11 grudnia w Warszawie odbył się dzień z W-MZJ – spotkanie rozpoczęło się o 7:30 konferencją dla szkoleniowców, potem przyszła kolej na nadzwyczajny zjazd, a na końcu odbyło się zebranie kalendarzowe. Co udało się ustalić i jak sprawdziła się taka formuła?
Dzień z W-MZJ
11 grudnia to był prawdziwy maraton, zorganizowany przez Zarząd Warszawsko-Mazowieckiego Związku Jeździeckiego.
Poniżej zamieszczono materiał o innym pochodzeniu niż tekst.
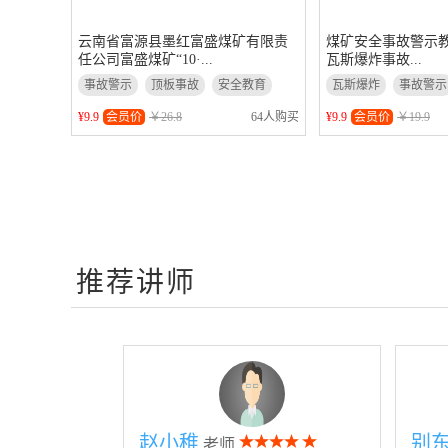
云南省富源县墨红富盛煤矿有限责
煤矿安全事故警示教
任公司富盛煤矿“10·...
瓦斯爆炸事故...
事故警示
顶板事故
安全教育
瓦斯爆炸
事故警示
煤矿安全
安全事故
¥9.9
会员价
￥26.8
64人购买
¥9.9
会员价
￥19.9
爆炸事故
推荐讲师
赵小稚
别
老师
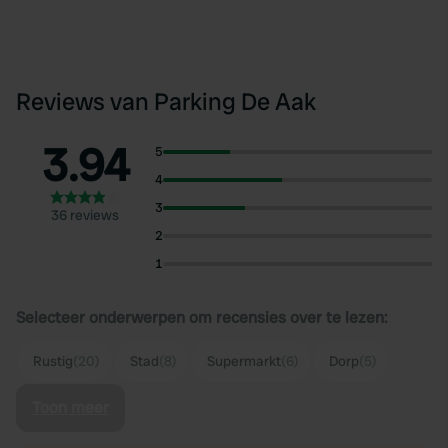
Reviews van Parking De Aak
3.94
5
4
3
36 reviews
2
1
Selecteer onderwerpen om recensies over te lezen:
Rustig
(20)
Stad
(8)
Supermarkt
(6)
Dorp
(5)
Toon meer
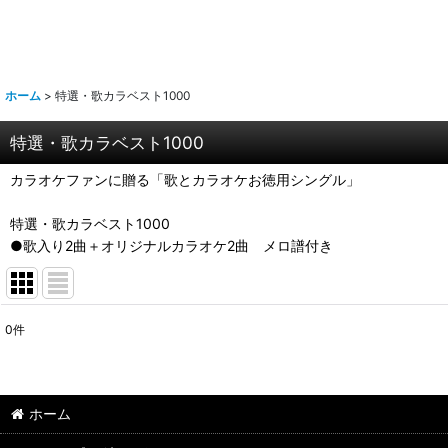
ホーム
>
特選・歌カラベスト1000
特選・歌カラベスト1000
カラオケファンに贈る「歌とカラオケお徳用シングル」
特選・歌カラベスト1000
●歌入り2曲＋オリジナルカラオケ2曲 メロ譜付き
0
件
表示数
:
並び順
:
ホーム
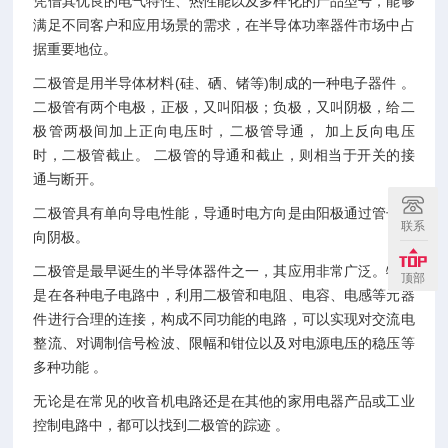
凭借其优良的电气特性、热性能以及多样化的产品型号，能够
满足不同客户和应用场景的需求，在半导体功率器件市场中占
据重要地位。
二极管是用半导体材料(硅、硒、锗等)制成的一种电子器件 。
二极管有两个电极，正极，又叫阳极；负极，又叫阴极，给二
极管两极间加上正向电压时，二极管导通， 加上反向电压
时，二极管截止。 二极管的导通和截止，则相当于开关的接
通与断开。
二极管具有单向导电性能，导通时电方向是由阳极通过管子流
联系
向阴极。
二极管是最早诞生的半导体器件之一，其应用非常广泛。特别
顶部
是在各种电子电路中，利用二极管和电阻、电容、电感等元器
件进行合理的连接，构成不同功能的电路，可以实现对交流电
整流、对调制信号检波、限幅和钳位以及对电源电压的稳压等
多种功能 。
无论是在常见的收音机电路还是在其他的家用电器产品或工业
控制电路中，都可以找到二极管的踪迹 。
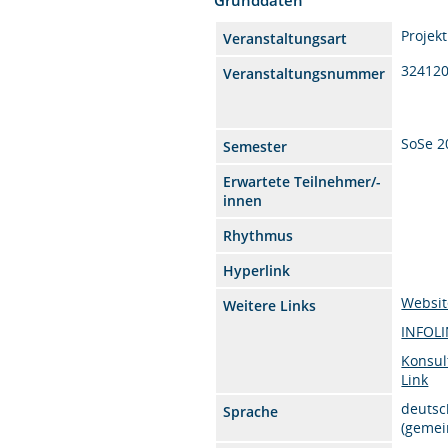
Projek
Veranstaltungsart
32412
Veranstaltungsnummer
SoSe 2
Semester
Erwartete Teilnehmer/-
innen
Rhythmus
Hyperlink
Websit
Weitere Links
INFOL
Konsul
Link
deutsc
Sprache
(gemei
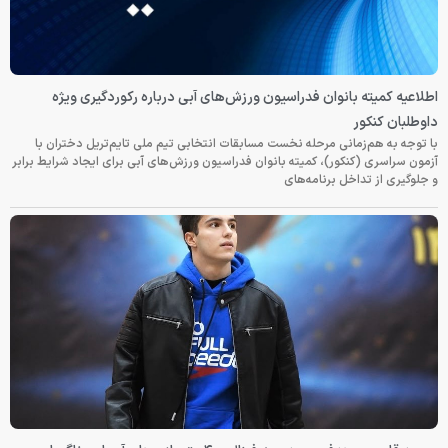
اطلاعیه کمیته بانوان فدراسیون ورزش‌های آبی درباره رکوردگیری ویژه
داوطلبان کنکور
با توجه به هم‌زمانی مرحله نخست مسابقات انتخابی تیم ملی تایم‌تریل دختران با
آزمون سراسری (کنکور)، کمیته بانوان فدراسیون ورزش‌های آبی برای ایجاد شرایط برابر
و جلوگیری از تداخل برنامه‌های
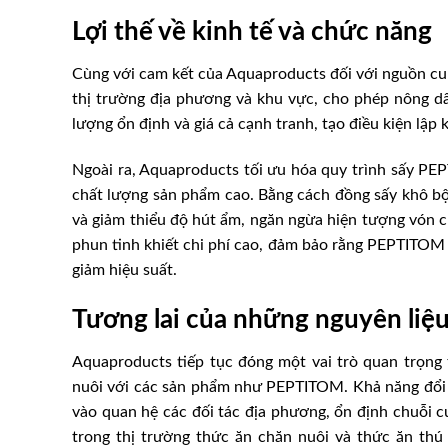
Lợi thế về kinh tế và chức năng
Cùng với cam kết của Aquaproducts đối với nguồn c
thị trường địa phương và khu vực, cho phép nông dâ
lượng ổn định và giá cả cạnh tranh, tạo điều kiện lập 
Ngoài ra, Aquaproducts tối ưu hóa quy trình sấy PEP
chất lượng sản phẩm cao. Bằng cách đồng sấy khô bột
và giảm thiểu độ hút ẩm, ngăn ngừa hiện tượng vón c
phun tinh khiết chi phí cao, đảm bảo rằng PEPTITOM 
giảm hiệu suất.
Tương lai của những nguyên liệ
Aquaproducts tiếp tục đóng một vai trò quan trọng 
nuôi với các sản phẩm như PEPTITOM. Khả năng đổi m
vào quan hệ các đối tác địa phương, ổn định chuỗi c
trong thị trường thức ăn chăn nuôi và thức ăn thú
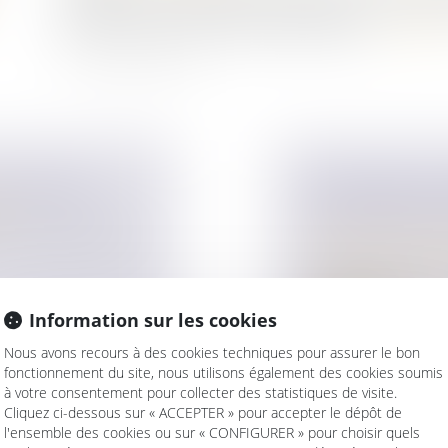
usuellement enchevêtrée par des dépenses personnelles
débiteur cherchera à obtenir indemnisation...
Lire la sui
TREPRISE ?
TESTAMENT OL
ise
PAR UN TIERS 
? Le choix de votre
Droit de la famille,
Patrimoine et succ
Le testament est dit
main, préci...
Information sur les cookies
Lire la suite
Nous avons recours à des cookies techniques pour assurer le bon
fonctionnement du site, nous utilisons également des cookies soumis
à votre consentement pour collecter des statistiques de visite.
Cliquez ci-dessous sur « ACCEPTER » pour accepter le dépôt de
l'ensemble des cookies ou sur « CONFIGURER » pour choisir quels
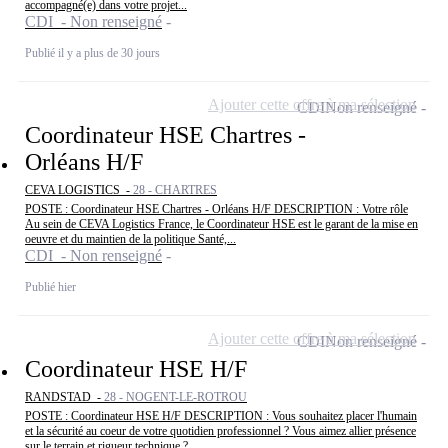
accompagné(e) dans votre projet...
CDI - Non renseigné
Publié il y a plus de 30 jours
Ajouter cette offre à ma sélection
CDI
Non renseigné
Coordinateur HSE Chartres -
Orléans H/F
CEVA LOGISTICS -
28 - CHARTRES
POSTE : Coordinateur HSE Chartres - Orléans H/F DESCRIPTION : Votre rôle
Au sein de CEVA Logistics France, le Coordinateur HSE est le garant de la mise en
oeuvre et du maintien de la politique Santé,...
CDI - Non renseigné
Publié hier
Ajouter cette offre à ma sélection
CDI
Non renseigné
Coordinateur HSE H/F
RANDSTAD -
28 - NOGENT-LE-ROTROU
POSTE : Coordinateur HSE H/F DESCRIPTION : Vous souhaitez placer l'humain
et la sécurité au coeur de votre quotidien professionnel ? Vous aimez allier présence
sur le terrain et rigueur technique ? ...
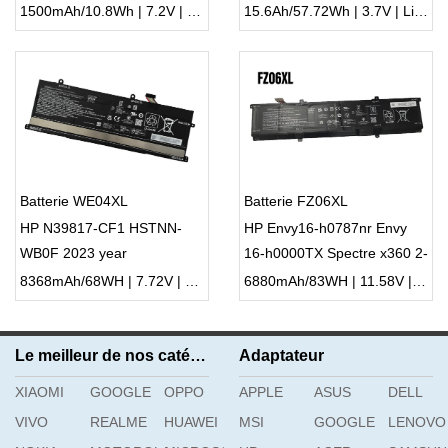
1500mAh/10.8Wh | 7.2V | Li-ion ...
15.6Ah/57.72Wh | 3.7V | Li-ion ...
Batterie WE04XL
Batterie FZ06XL
HP N39817-CF1 HSTNN-
HP Envy16-h0787nr Envy
WB0F 2023 year
16-h0000TX Spectre x360 2-
in-1
8368mAh/68WH | 7.72V | Li-ion ...
6880mAh/83WH | 11.58V | Li-ion ...
Le meilleur de nos catégories
Adaptateur
XIAOMI
GOOGLE
OPPO
APPLE
ASUS
DELL
VIVO
REALME
HUAWEI
MSI
GOOGLE
LENOVO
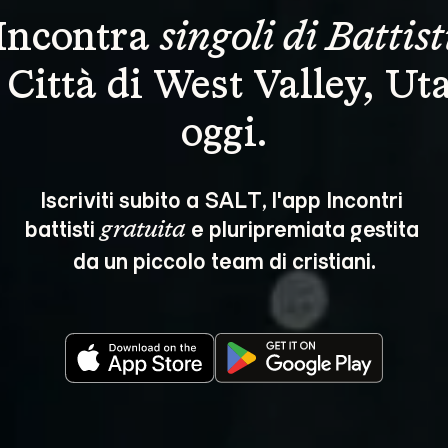
Incontra 
singoli di Battist
 Città di West Valley, Ut
oggi.
Iscriviti subito a SALT, l'app Incontri 
battisti 
 e pluripremiata gestita 
gratuita
da un piccolo team di cristiani.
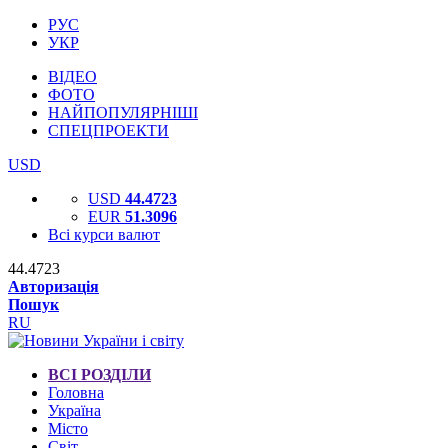
РУС
УКР
ВІДЕО
ФОТО
НАЙПОПУЛЯРНІШІ
СПЕЦПРОЕКТИ
USD
USD
44.4723
EUR
51.3096
Всі курси валют
44.4723
Авторизація
Пошук
RU
ВСІ РОЗДІЛИ
Головна
Україна
Місто
Світ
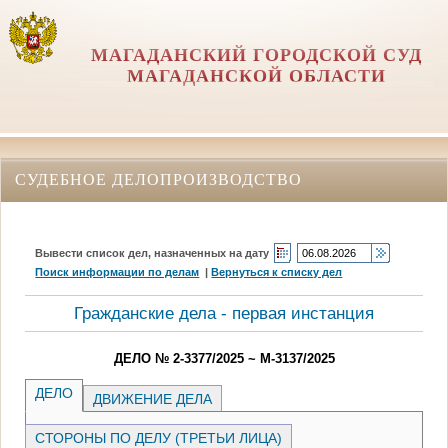
МАГАДАНСКИЙ ГОРОДСКОЙ СУД
МАГАДАНСКОЙ ОБЛАСТИ
СУДЕБНОЕ ДЕЛОПРОИЗВОДСТВО
Вывести список дел, назначенных на дату
Поиск информации по делам
|
Вернуться к списку дел
Гражданские дела - первая инстанция
ДЕЛО № 2-3377/2025 ~ М-3137/2025
ДЕЛО
ДВИЖЕНИЕ ДЕЛА
СТОРОНЫ ПО ДЕЛУ (ТРЕТЬИ ЛИЦА)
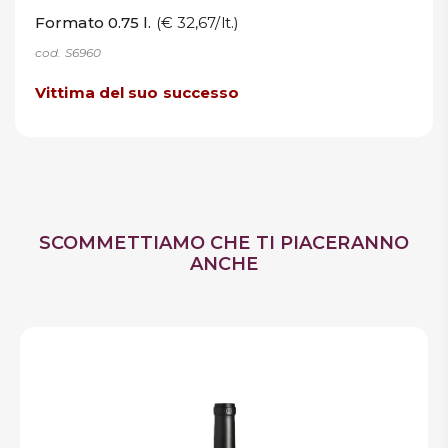
Formato 0.75 l.
(€ 32,67/lt.)
cod. S6960
Vittima del suo successo
SCOMMETTIAMO CHE TI PIACERANNO
ANCHE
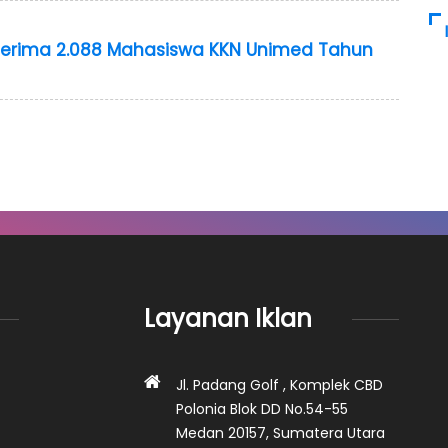
Terima 2.088 Mahasiswa KKN Unimed Tahun
Layanan Iklan
Jl. Padang Golf , Komplek CBD
Polonia Blok DD No.54-55
Medan 20157, Sumatera Utara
Już o 7:30 rozpoczęła się rejestracja uczestników konferencji dla szkoleniowców, o 15:30 zaczęto wydawać mandaty na nadzwyczajny zjazd, a godzina 20 to zakończenie zebrania kalendarzowego.
Konferencja szkoleniowa to niewątpliwie najważniejszy punkt tego dnia. Cztery wykłady, podczas których osoby szkolące zdobywały wiedzę z zakresu planowania treningu, psychologii człowieka i psychologii konia, którą później będą mogły wykorzystać przy planowaniu i prowadzeniu treningów dla swoich podopiecznych. W wydarzeniu wzięło udział blisko stu słuchaczy i jak się okazało, zapotrzebowanie na takie spotkanie było bardzo duże nie, nie tylko na Mazowszu. Ponieważ dotarło do nas wiele głosów, że środowisko oczekuje tego typu szkoleń, już dziś Prezes WMZJ zadeklarował, że w planie jest organizacja kolejnych.